2. One of the charms of the British countryside, as in Switzerland, is the scenery, and this must be protected. We are delighted that the extensions to the Lake District and Yorkshire Dales National Parks have finally been confirmed. However we remain concerned about the national parks and areas of outstanding natural beauty (AONBs) which are subject to a variety of pressures for development. These include a potash mine in the North York Moors National Park, pylons across the Lake District and more insidious suburbanisation. Yet visitors to these areas provide vital support to the rural economy, and the park authorities have been able, even with their slender funds, to demonstrate how visitors and farmers can coexist in our most splendid landscapes.
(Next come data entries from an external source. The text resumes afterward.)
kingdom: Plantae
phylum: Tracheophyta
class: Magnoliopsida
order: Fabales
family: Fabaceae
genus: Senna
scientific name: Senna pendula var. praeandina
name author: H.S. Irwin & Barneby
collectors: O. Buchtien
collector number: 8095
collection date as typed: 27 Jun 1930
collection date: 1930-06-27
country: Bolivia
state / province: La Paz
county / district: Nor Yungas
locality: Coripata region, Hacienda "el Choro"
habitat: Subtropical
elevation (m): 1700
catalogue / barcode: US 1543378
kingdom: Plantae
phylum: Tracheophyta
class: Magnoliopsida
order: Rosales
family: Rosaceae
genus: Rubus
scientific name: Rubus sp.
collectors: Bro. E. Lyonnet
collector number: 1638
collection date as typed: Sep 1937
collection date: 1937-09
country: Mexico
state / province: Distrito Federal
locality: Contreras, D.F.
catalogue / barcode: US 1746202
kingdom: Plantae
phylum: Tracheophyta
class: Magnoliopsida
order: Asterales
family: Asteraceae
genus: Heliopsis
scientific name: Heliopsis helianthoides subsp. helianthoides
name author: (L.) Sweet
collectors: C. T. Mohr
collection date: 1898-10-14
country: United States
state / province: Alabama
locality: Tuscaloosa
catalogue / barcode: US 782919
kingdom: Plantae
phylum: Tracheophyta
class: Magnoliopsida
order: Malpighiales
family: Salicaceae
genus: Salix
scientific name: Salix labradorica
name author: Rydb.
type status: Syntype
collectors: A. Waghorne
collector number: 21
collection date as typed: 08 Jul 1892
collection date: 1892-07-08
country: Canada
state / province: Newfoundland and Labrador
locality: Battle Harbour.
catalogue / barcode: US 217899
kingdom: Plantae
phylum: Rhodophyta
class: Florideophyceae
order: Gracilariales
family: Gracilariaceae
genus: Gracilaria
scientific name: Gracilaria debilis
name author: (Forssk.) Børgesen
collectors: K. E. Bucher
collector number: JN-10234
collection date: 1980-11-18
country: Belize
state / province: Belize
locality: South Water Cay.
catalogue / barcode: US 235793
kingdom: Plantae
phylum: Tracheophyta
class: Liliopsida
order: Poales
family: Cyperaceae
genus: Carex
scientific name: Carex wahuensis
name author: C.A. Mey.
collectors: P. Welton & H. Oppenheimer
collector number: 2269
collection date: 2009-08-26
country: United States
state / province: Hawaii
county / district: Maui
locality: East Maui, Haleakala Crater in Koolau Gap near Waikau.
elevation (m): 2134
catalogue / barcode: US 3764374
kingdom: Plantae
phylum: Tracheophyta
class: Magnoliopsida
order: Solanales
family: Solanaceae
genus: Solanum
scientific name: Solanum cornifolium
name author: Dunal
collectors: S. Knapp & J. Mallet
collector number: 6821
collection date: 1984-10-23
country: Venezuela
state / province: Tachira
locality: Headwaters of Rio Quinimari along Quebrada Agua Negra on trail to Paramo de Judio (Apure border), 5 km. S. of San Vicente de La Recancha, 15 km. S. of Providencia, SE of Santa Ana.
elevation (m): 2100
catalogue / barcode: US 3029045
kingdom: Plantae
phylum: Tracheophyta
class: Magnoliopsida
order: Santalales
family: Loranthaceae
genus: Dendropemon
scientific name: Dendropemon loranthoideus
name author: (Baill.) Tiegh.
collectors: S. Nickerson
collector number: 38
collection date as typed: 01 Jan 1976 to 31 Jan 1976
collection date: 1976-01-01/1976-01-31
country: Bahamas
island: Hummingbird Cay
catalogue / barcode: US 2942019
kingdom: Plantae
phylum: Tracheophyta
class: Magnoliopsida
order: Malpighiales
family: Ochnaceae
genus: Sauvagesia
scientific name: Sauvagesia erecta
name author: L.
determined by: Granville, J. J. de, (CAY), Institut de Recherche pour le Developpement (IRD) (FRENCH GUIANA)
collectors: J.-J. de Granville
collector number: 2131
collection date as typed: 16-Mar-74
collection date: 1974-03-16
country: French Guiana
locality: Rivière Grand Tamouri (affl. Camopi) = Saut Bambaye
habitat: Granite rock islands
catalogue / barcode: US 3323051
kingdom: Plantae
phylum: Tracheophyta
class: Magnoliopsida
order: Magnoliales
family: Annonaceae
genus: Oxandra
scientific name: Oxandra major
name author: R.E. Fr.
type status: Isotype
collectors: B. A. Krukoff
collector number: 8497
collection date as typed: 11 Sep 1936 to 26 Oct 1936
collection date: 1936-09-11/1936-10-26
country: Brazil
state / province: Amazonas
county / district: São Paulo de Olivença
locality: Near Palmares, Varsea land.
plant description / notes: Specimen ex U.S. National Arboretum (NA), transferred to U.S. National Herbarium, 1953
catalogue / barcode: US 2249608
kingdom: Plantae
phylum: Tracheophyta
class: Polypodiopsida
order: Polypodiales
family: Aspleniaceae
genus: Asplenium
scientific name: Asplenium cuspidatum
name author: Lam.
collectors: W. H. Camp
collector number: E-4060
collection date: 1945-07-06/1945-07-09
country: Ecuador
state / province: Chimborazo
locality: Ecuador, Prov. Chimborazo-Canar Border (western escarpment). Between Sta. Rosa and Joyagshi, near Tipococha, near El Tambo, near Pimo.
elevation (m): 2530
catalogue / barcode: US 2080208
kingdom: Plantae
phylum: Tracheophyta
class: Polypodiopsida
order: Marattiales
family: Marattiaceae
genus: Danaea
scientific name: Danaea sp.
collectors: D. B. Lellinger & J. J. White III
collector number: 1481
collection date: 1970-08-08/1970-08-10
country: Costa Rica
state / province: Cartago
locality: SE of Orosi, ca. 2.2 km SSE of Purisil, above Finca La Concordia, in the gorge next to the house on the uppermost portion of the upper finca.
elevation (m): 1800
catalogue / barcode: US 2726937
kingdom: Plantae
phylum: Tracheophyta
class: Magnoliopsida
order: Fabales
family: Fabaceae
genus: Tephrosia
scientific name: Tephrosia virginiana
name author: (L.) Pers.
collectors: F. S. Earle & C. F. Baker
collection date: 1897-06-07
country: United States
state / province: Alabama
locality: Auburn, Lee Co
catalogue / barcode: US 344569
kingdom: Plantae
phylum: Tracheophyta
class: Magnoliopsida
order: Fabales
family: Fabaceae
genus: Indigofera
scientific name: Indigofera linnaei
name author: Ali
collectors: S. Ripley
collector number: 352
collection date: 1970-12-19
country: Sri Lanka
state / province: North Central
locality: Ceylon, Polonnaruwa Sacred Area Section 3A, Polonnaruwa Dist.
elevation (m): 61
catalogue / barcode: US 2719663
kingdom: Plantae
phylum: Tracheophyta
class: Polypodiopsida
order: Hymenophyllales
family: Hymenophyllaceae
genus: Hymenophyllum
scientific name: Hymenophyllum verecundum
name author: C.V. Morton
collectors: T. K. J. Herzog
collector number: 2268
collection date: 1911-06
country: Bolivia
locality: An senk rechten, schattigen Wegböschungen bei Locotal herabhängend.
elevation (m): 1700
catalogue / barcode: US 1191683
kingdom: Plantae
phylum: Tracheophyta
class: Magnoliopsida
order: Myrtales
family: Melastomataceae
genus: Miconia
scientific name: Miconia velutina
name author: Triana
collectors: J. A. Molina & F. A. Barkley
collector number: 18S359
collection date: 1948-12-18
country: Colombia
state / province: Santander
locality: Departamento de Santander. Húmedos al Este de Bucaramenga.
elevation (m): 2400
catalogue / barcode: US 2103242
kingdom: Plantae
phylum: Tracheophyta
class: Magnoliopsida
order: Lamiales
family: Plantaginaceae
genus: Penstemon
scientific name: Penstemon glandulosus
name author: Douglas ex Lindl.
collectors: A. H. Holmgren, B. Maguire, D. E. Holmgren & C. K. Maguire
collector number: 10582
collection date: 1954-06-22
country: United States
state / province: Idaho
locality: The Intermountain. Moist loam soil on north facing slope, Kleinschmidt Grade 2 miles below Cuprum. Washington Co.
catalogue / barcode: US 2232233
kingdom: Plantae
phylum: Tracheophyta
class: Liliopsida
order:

3. Switzerland enjoys wide rights of access to its mountains. In England and Wales a start was made with the Countryside and Rights of Way Act 2000. But this was a timid (though welcome) piece of legislation and much remains to be done to open the countryside to walkers and riders on terrain where they would not interfere with agriculture. We are pleased with the progress of coastal access in England. On the other hand, the law of common land in England remains inequitable, with landowners able to apply to remove wrongly registered land while the public has only limited opportunities to apply to restore wrongly omitted land as common, with its associated rights of access and protection from encroachment.
I have described these problems in a general way. We can of course provide specific examples of the difficulties. Do let me know if you would like further particulars. If it suited you we would be happy to join you on a walk in or near your constituency in the Thames Valley to show you some issues, and visit access land which we helped to win close to Chequers. (We remember with pleasure your help in winning a public path under the deadly A404 dual carriageway at Bisham in 2005.)
Finally, we hope you both feel reinvigorated by your walking holiday. Switzerland is a country heavily dependent on tourism. However, we believe that our attractions to tourists are just as great—and in need of being looked after.
Because these issues are of wide interest I am releasing this letter to the press.
Yours sincerely—and with every good wish for your future walking.